11.4 — Completion Validation Checklist
For the selected scope mode, verify every required stage was executed and recorded in the review log. Read the review log file and check:
full mode — ALL required:
- Stage 0: Baseline recorded with test counts and coverage
- Stage 1: Two sub-agent reviews launched (code + architecture)
- Stage 2: Consolidated findings written with severity counts
- Stage 3: Fixes applied, tests re-run and passing
- Stage 4: Simplicity review completed
- Stage 5: Simplicity fixes applied, tests re-run and passing
- Stage 6: Documentation review completed
- Stage 7: Documentation fixes applied, tests re-run and passing
- Stage 8: Three security sub-agents launched (offensive, defensive, architecture)
- Stage 9: Security findings consolidated with severity counts
- Stage 10: Security fixes applied, tests re-run and passing
- Stage 11: Final verification passing
code-only mode: Stages 0, 1, 2, 3, 11
security mode: Stages 0, 8, 9, 10, 11
simplicity mode: Stages 0, 4, 5, 11
docs mode: Stages 0, 6, 7, 11
11.5 — Success Criteria
ALL must be true for the review to PASS:
- All tests passing (0 failures)
- No unfixed Critical findings across any stage
- No unfixed High findings (unless explicitly escalated to and accepted by the user)
- All Medium findings either fixed or documented as deferred with justification
- Lint/typecheck passing (if they passed at baseline)
- Coverage not decreased from baseline (if measured at baseline)
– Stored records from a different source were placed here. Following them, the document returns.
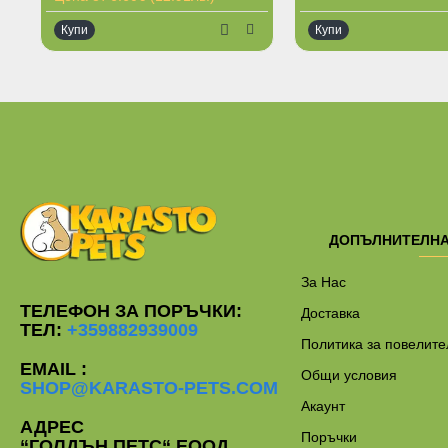
Купи
Купи
Ограничена наличност
ДОПЪЛНИТЕЛН
За Нас
ТЕЛЕФОН ЗА ПОРЪЧКИ:
Доставка
ТЕЛ:
+359882939009
Политика за повелите
EMAIL :
Общи условия
SHOP@KARASTO-PETS.COM
Акаунт
АДРЕС
Поръчки
“ГОЛДЪН ПЕТС“ ЕООД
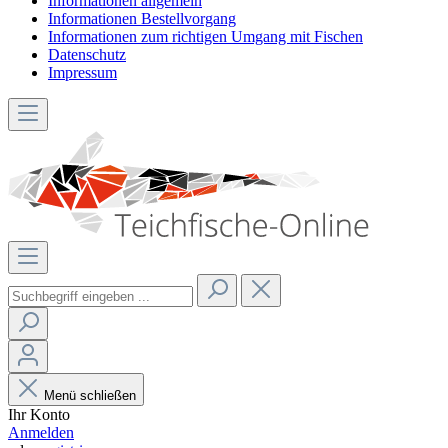
Informationen allgemein
Informationen Bestellvorgang
Informationen zum richtigen Umgang mit Fischen
Datenschutz
Impressum
Menü schließen
Ihr Konto
Anmelden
- Every stage required by the selected mode has an entry in the review log
11.6 — Write Final Summary
Write to review log:
## Stage 11 — Final Verification
### Test Results
- Baseline: [X] passing, [Y] failing → Final: [X] passing, [Y] failing
- New tests added during review: [N]
### Coverage
- Baseline: [X%] → Final: [Y%] (delta: [+/-Z%])
### Lint / Typecheck
- Baseline: [status] → Final: [status]
### Findings Summary
| Stage | Critical | High | Medium | Low | Fixed | Escalated | Deferred |
|-------|----------|------|--------|-----|-------|-----------|----------|
| Code/Arch (1-3) | ... | ... | ... | ... | ... | ... | ... |
| Simplicity (4-5) | - | - | - | - | ... | ... | ... |
| Documentation (6-7) | - | - | - | - | ... | ... | ... |
| Security (8-10) | ... | ... | ... | ... | ... | ... | ... |
| **Total** | ... | ... | ... | ... | ... | ... | ... |
### Completion Validation
- Mode: [mode]
- Stages required: [list]
- Stages completed: [list]
- Missing stages: [none / list]
### Final Status: **[PASS / FAIL]**
[If FAIL, list specific criteria not met]
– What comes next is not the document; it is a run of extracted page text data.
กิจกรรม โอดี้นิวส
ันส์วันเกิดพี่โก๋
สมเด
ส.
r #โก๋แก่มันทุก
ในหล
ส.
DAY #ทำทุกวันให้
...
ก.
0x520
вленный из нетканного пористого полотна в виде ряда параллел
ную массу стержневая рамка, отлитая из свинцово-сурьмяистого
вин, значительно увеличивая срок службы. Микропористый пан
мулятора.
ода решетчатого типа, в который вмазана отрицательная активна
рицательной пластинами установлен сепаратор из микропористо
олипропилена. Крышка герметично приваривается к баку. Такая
11.7 — Present Summary to User
You MUST display the full Stage 11 summary directly in the conversation. Do not just write to the review log — the user needs to see the results without opening the file. Present:
- The complete findings summary table (all stages, all severities, fix/escalate/defer counts)
- Test results comparison (baseline → final)
- Coverage delta (if measured)
- Completion validation status (all stages checked off or missing stages listed)
- Final PASS/FAIL status with specific unmet criteria if FAIL
- The review log file path for full details:
.claude/memory/reviews/phased-review-[date].md
If the review PASSED, confirm clearly. If it FAILED, list every unmet criterion and what the user needs to address.